Most of the sensors have been removed, or rather replaced with more efficient and less obvious new sensors. There are only very few of the old sensors left on public land, and as far as we know all of them are inactive. The one below was sitting next to a dirt road on the northern slope of the Groom Range, less than ten miles from Rachel. It has "mysteriously" disappeared since the photos were taken.
Click on any of the photos for a larger high-resolution picture.
This small black and white cylinder is the actual sensor that detects approaching vehicles using magnetic induction. The right photo shows the transmitter in the round container with a short antenna, and the 12V-battery pack. Each transmitter has two sensors connected to it, positioned along the road about 10 ft. apart, so that the direction of a passing vehicle can be determined.
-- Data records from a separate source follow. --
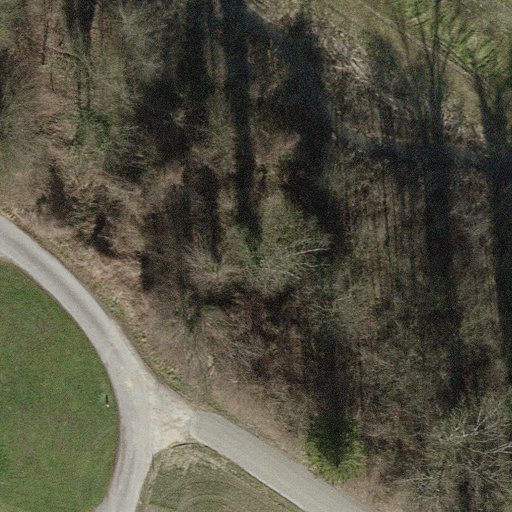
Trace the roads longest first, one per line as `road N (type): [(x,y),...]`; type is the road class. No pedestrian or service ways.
road 1 (track): [(129,511),(155,415),(97,316),(0,236)]
road 2 (track): [(511,129),(317,0)]
road 3 (track): [(155,415),(228,443),(327,511)]
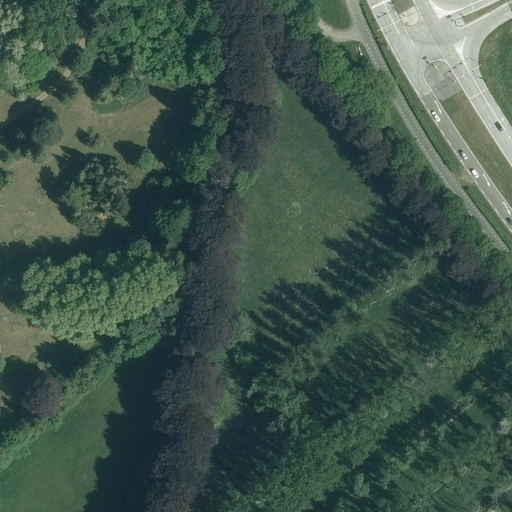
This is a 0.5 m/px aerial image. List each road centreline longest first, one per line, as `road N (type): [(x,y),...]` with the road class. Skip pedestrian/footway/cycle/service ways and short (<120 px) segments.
road 1 (track): [(156,511),(206,258),(206,163),(231,99),(240,32),(234,0)]
road 2 (unclassified): [(511,265),(412,126),(362,34)]
road 3 (secondary): [(403,56),(511,225)]
road 4 (secondary): [(511,152),(446,44)]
The top of the sensor transmitter unit. In the high-resolution version of these photos you can clearly read the manufacturer and even the serial number of this particular unit. The antenna is on the upper right, and the connectors at the bottom of the picture are 12V input, sensor 1 and sensor 2. Apparently the units were originally designed for three sensors, but the third input is not used.
This is what the inside of the unit looks like. Most of the round container is empty, or rather filled with sandbags to keep the unit from falling over. The round golden unit contains the digital address logic (see below) and the sensor interface with a variable input inhibitor to adapt it to different types of sensors. Again, it can be seen that the unit was originally designed for three sensors. The actual transmitter is the silver box that is mounted at the bottom of the round unit.
Notice the sticker that says that the transmitter was tested on 6/19/1986. It is very likely that that is about the time when these sensors were put in service. Long before the public became aware of Area 51.
This is the actual RF transmitter unit. It can be set to operate on either 496.25 MHz or 497.75 MHz. Both frequencies can be adjusted independently. The connector J1 is the digital input, and the RF output goes to the antenna, which is mounted on top of the digital/interface unit. The antenna is about 30 cm (12 inches) long, which is 1/2 wavelength at that frequency.
After removing the RF transmitter, the bottom of the digital/interface unit reveals an array of DIP switches, which allow giving each individual sensor transmitter its own address. The address is set in BCD code, and as you can see the address range goes from 0 to 1999. In other words, per frequency a total of 2000 transmitters can be used. This particular unit is set to address 1078.
The battery pack contains four 12V/7Ah rechargeable batteries. They are wired parallel, which makes for a total of 12V/28Ah. Assuming that the unit uses 10 mA in standby mode, the battery pack would last for almost 4 months.
Since they are no longer serviced, the batteries in this particular unit are in a state of advanced decay, and pose a first class environmental hazard.